Now to derive the first moment of area: We know that the moment of a point mass wrt. to a point equals the mass multiplied by the distance to said point. In the second graphic you have a bar chopped out of the first one. The moment of the hatched area wrt to $x_0=0$ equals: $$ S_{y'}= m'y = (y'+\Delta y - y)\Delta x \cdot y'= y'\Delta y \Delta x $$ $$ \Delta y \Delta x =\Delta A \qquad \mbox{(that's the hatched area)} $$ So the total First Moment of Area of the bar equals $$ S_{y,bar}= y\cdot dA $$ If you integrate that for the whole $y(x)$ you get the entire FMoA: $$ S_y=\int y\cdot dA $$ Now the moment generated must equal to that of a point mass at the centroidal coordinate $y_s$, which equals: $$ S_{y,centroid}=m\cdot y_s $$ As stated before the mass is equal to the entire area $m=A=\int dA$ Thus: $$ S_y=\int y\cdot dA = \int dA \cdot y_s$$ $$ \to y_s=\frac{\int y dA}{\int dA} $$
$x dA$ is the differential moment around the y-axis. Xbar is the x coordinate where the integrated differential moments cancel each other out. Obviously the same is true for $y dA$
Think of the area as a very thin plate with uniform weight per area. The centroid is the point where you could hold it on your finger tip without falling down.
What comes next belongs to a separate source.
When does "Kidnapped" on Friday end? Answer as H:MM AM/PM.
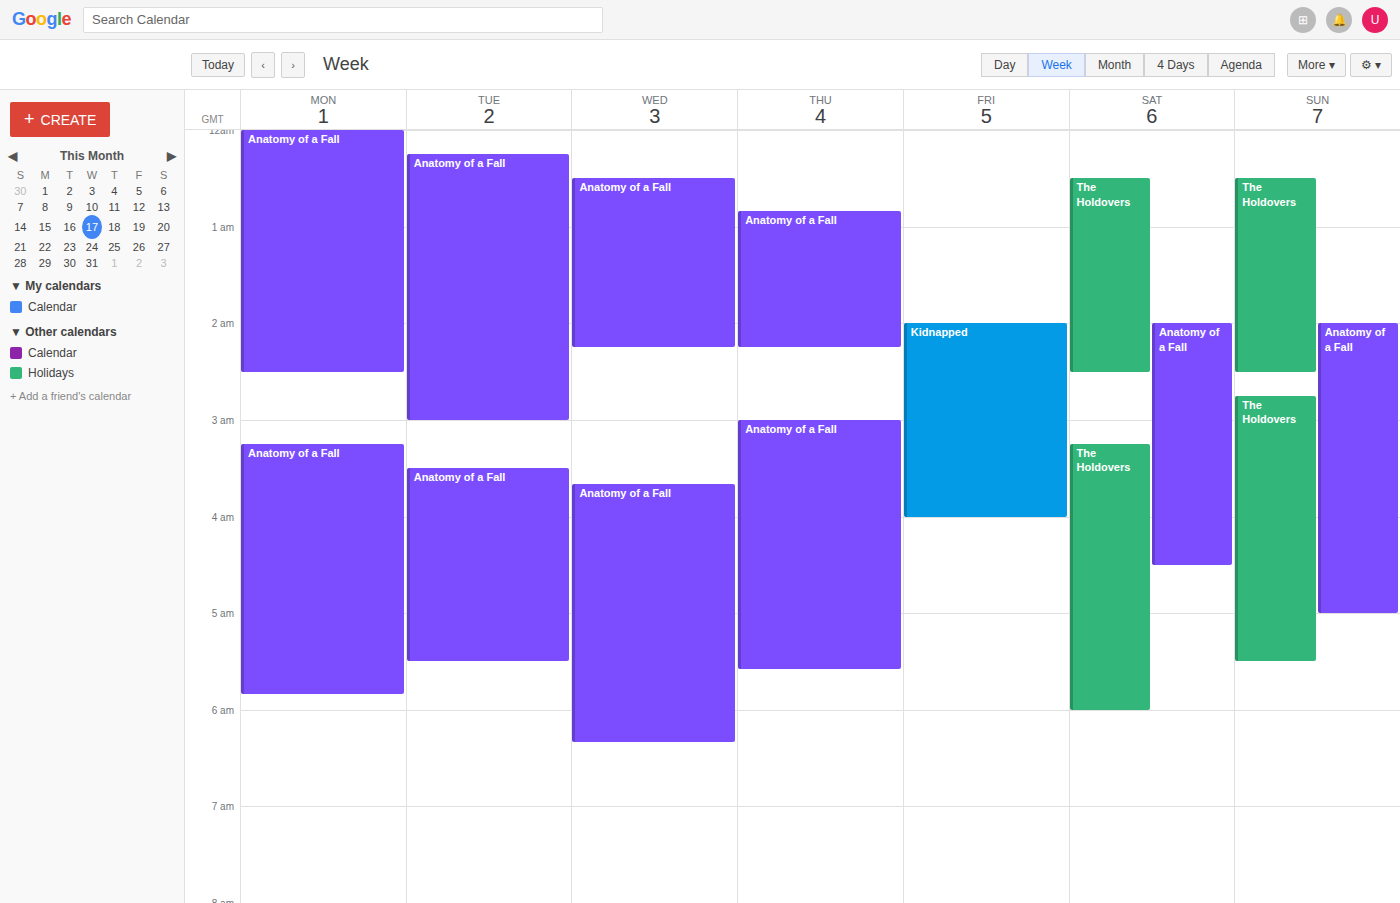
4:00 AM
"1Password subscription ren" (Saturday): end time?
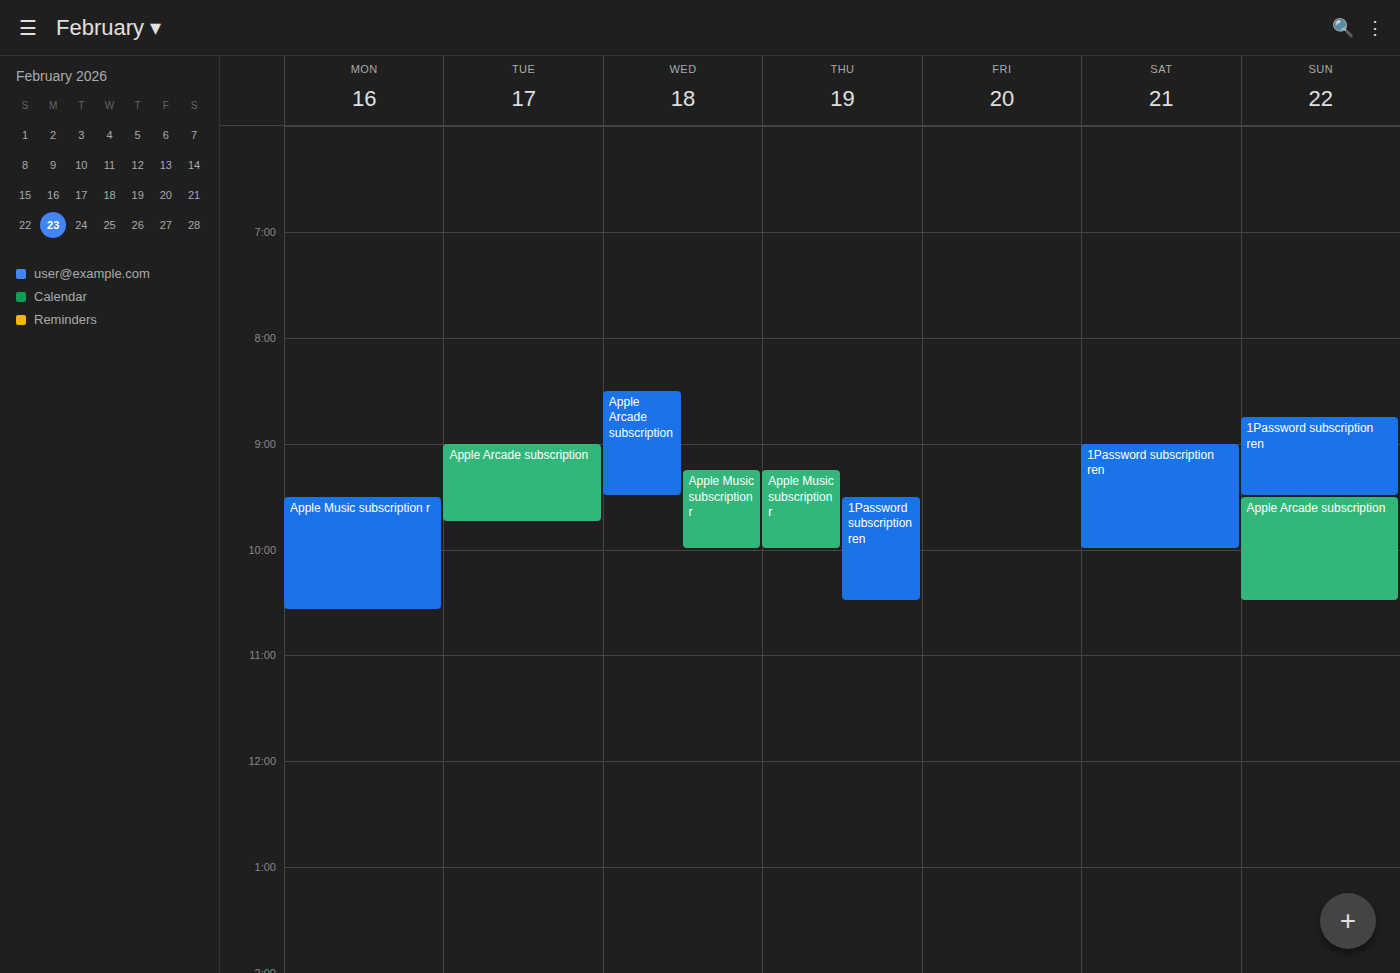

Let me suggest a different approach: Let $\Omega$ be an object in 2D. Let ${\bf x} = (x,y)$ be a point in the plane. Let ${\bf \bar{x}}=(\bar{x},\bar{y})$ be the center of mass of $\Omega$ and let $\rho(x,y)$ be mass density function (mass per unit area). The force density ${\bf F}$ can be obtained by multiplying $\rho$ by the gravitational acceleration ${\bf g}$, which points downwards. Then, since ${\bf \bar{x}}$ is the center of mass, by static equilibrium, the sum of the contributions of all the torques with respect to ${\bf \bar{x}}$ is zero. Mathematically, $$ \begin{align} {\bf 0} &= \int_{\Omega} {\boldsymbol{\tau}} \,d\Omega \\ &= \int_{\Omega} \overbrace{({\bf {x}}-{\bf \bar{x}})}^{\bf r}\times \overbrace { {\bf g} \, \rho(x,y) }^{\bf F} \, d\Omega \\ & = \int_{\Omega} ({\bf {x}}-{\bf \bar{x}})^{\perp}\,g \,\rho(x,y)\, d\Omega, \end{align} $$ where $({\bf {x}}-{\bf \bar{x}})^{\perp}= ((y-\bar{y}),-(x-\bar{x}),0)$ is the vector $({\bf {x}}-{\bf \bar{x}})$ rotated $\pi/2$ radians CCW. This is a consequence of the cross product and the fact that the vector $({\bf {x}}-{\bf \bar{x}})$ is perpendicular to ${\bf g}$. Hence, equating vector component yields $$ \begin{align} 0 &= \int_{\Omega} {(y-\bar{y})} \,\rho(x,y)\, d\Omega \\ 0 &= \int_{\Omega} {(x-\bar{x})} \,\rho(x,y)\, d\Omega \end{align} $$ which implies that $$ {\bar{x}} = \dfrac { \int_{\Omega} { {x}} \,\rho(x,y)\, d\Omega } { \int_{\Omega} \,\rho(x,y)\, d\Omega } $$ $$ {\bar{y}} = \dfrac { \int_{\Omega} { {y}} \,\rho(x,y)\, d\Omega } { \int_{\Omega} \,\rho(x,y)\, d\Omega } $$ Lastly, if your density is constant, we obtain the original result.